Because the train didn't just make it easier to travel places, it didn't just make trade easier and expand minds a bit, it changed literally everything about how society organized itself.

And the steam-powered rockets didn't just make it possible to go to space; they were, after all, weapons of war first of all. And they made it obvious that it was, quite suddenly, completely impossible to defend a national border where it had always been possible before, given enough resources. And that changed literally everything about how war, and geopolitics, work: and we still haven't figured out how to live in that world, almost seventy years later.

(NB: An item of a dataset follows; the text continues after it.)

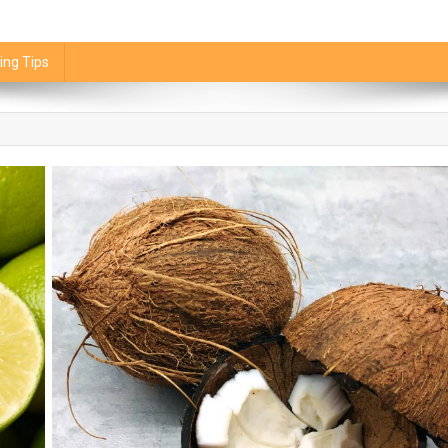
ing Tips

And Babbage's difference engine, if it had caught on, wouldn't have just made it possible to calculate large tables of numbers extremely quickly and accurately: it would have changed everything about how information was processed and distributed. Just like everything changed after it did start to catch on, in the Allies' codebreaking centers the same time Von Braun was building his V2s. That massive fundamental change is the premise of the original sf book The Difference Engine by Gibson and Sterling, which I read just a couple years after it came out, and which is widely regarded as one of the main founders of steampunk as a genre.

It's something that most steampunk I've read recently doesn't seem very good at: after all, if you change society at a super-deep level, you don't end up with the same old Victorian trappings to play with...

I'll leave it as an exercise to the reader to figure out why the Difference Engine never made it in Babbage's lifetime. Babbage will help you figure it out: large sections of Passages from the Life of a Philosopher are him going into Great and Excruciating Detail about all the reasons nobody would give him funding for his Engines and what utter injustice and incompetence that signified.

Sydney Padua recommends reading Babbage's autobiography immediately after finishing her book, so I did, and I agree. Babbage is absolutely one of those characters who cannot be improved upon by fiction (Padua comes close, but only by sticking very close to her sources.) Any attempt to parody him would inevitably end up making him look less parodic than his own autobiography does.

You know how people make fun of the traditional 18th/19th century autobiographical novel because it starts with the main character being born? Tristram Shandy deliberately takes it a step further into parody by starting with his conception.

Babbage starts his autobiography with his ancestors inventing stone tools. Beat that.

Which is all just to say, read Lovelace and Babbage. It doesn't get any better than Lovelace and Babbage.